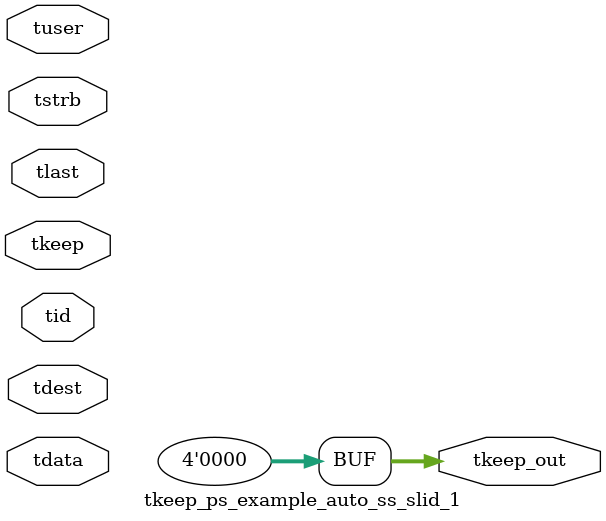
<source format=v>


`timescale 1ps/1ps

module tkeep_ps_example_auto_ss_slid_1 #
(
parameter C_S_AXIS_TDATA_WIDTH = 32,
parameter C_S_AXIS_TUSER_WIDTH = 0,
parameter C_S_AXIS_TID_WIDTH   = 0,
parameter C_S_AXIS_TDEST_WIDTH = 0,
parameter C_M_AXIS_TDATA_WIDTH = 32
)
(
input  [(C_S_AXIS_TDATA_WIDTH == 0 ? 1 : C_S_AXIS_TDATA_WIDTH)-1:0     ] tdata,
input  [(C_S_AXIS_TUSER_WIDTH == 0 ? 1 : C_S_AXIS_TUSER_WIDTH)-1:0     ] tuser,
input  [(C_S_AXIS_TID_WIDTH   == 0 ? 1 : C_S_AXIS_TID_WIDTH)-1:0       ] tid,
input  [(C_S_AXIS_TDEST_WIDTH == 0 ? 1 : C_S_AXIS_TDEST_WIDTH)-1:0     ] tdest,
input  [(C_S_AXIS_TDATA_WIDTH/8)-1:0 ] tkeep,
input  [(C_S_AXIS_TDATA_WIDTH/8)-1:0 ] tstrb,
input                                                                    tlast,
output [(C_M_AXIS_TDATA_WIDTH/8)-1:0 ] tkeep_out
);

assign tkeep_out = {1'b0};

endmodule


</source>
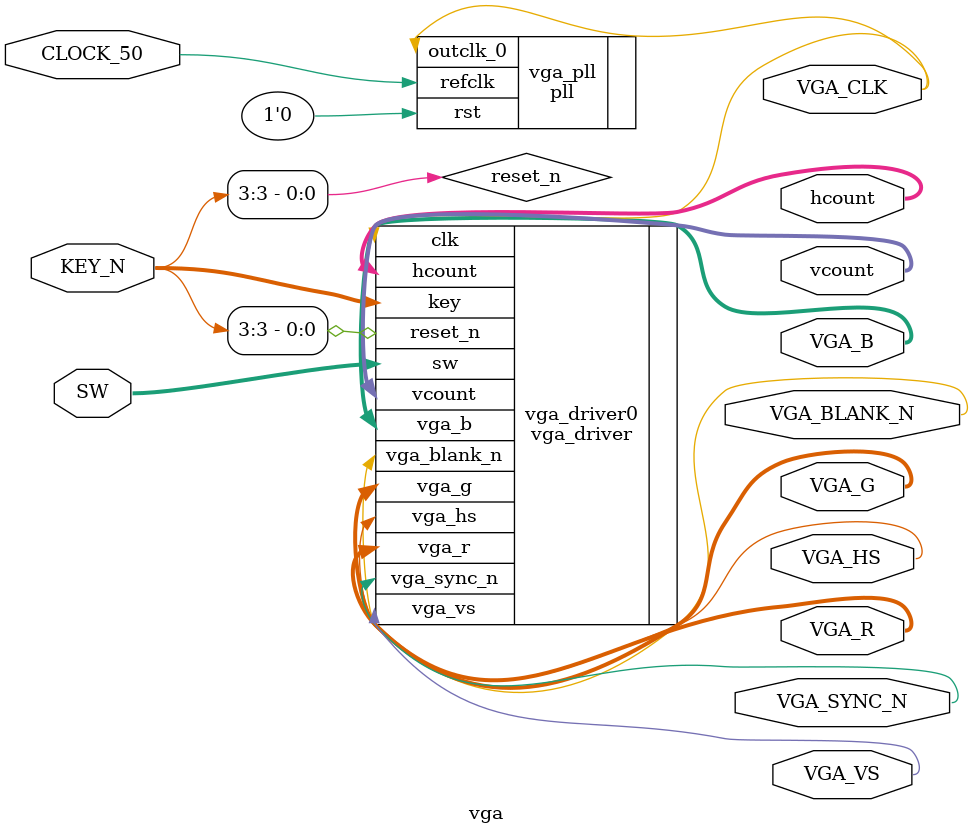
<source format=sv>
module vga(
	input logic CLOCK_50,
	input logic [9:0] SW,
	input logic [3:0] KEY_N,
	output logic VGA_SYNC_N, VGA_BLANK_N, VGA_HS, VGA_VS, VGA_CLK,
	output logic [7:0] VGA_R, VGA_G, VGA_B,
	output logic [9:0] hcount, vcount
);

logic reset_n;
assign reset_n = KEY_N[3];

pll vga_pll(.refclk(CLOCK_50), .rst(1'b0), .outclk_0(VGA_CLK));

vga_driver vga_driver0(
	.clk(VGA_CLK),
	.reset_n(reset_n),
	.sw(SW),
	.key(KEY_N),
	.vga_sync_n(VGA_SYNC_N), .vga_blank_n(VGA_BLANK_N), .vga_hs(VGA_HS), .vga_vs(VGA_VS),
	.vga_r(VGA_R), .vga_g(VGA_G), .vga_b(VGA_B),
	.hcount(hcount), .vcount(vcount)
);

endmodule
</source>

- [TASK INSTRUCTIONS]
An unaltered copy of the material, without images, should be set down.

- [TASK SOLUTION]
<source format=v>


`timescale 1ps/1ps

module tkeep_ps_example_auto_ss_slid_1 #
(
parameter C_S_AXIS_TDATA_WIDTH = 32,
parameter C_S_AXIS_TUSER_WIDTH = 0,
parameter C_S_AXIS_TID_WIDTH   = 0,
parameter C_S_AXIS_TDEST_WIDTH = 0,
parameter C_M_AXIS_TDATA_WIDTH = 32
)
(
input  [(C_S_AXIS_TDATA_WIDTH == 0 ? 1 : C_S_AXIS_TDATA_WIDTH)-1:0     ] tdata,
input  [(C_S_AXIS_TUSER_WIDTH == 0 ? 1 : C_S_AXIS_TUSER_WIDTH)-1:0     ] tuser,
input  [(C_S_AXIS_TID_WIDTH   == 0 ? 1 : C_S_AXIS_TID_WIDTH)-1:0       ] tid,
input  [(C_S_AXIS_TDEST_WIDTH == 0 ? 1 : C_S_AXIS_TDEST_WIDTH)-1:0     ] tdest,
input  [(C_S_AXIS_TDATA_WIDTH/8)-1:0 ] tkeep,
input  [(C_S_AXIS_TDATA_WIDTH/8)-1:0 ] tstrb,
input                                                                    tlast,
output [(C_M_AXIS_TDATA_WIDTH/8)-1:0 ] tkeep_out
);

assign tkeep_out = {1'b0};

endmodule


</source>
<source format=sv>
module vga(
	input logic CLOCK_50,
	input logic [9:0] SW,
	input logic [3:0] KEY_N,
	output logic VGA_SYNC_N, VGA_BLANK_N, VGA_HS, VGA_VS, VGA_CLK,
	output logic [7:0] VGA_R, VGA_G, VGA_B,
	output logic [9:0] hcount, vcount
);

logic reset_n;
assign reset_n = KEY_N[3];

pll vga_pll(.refclk(CLOCK_50), .rst(1'b0), .outclk_0(VGA_CLK));

vga_driver vga_driver0(
	.clk(VGA_CLK),
	.reset_n(reset_n),
	.sw(SW),
	.key(KEY_N),
	.vga_sync_n(VGA_SYNC_N), .vga_blank_n(VGA_BLANK_N), .vga_hs(VGA_HS), .vga_vs(VGA_VS),
	.vga_r(VGA_R), .vga_g(VGA_G), .vga_b(VGA_B),
	.hcount(hcount), .vcount(vcount)
);

endmodule
</source>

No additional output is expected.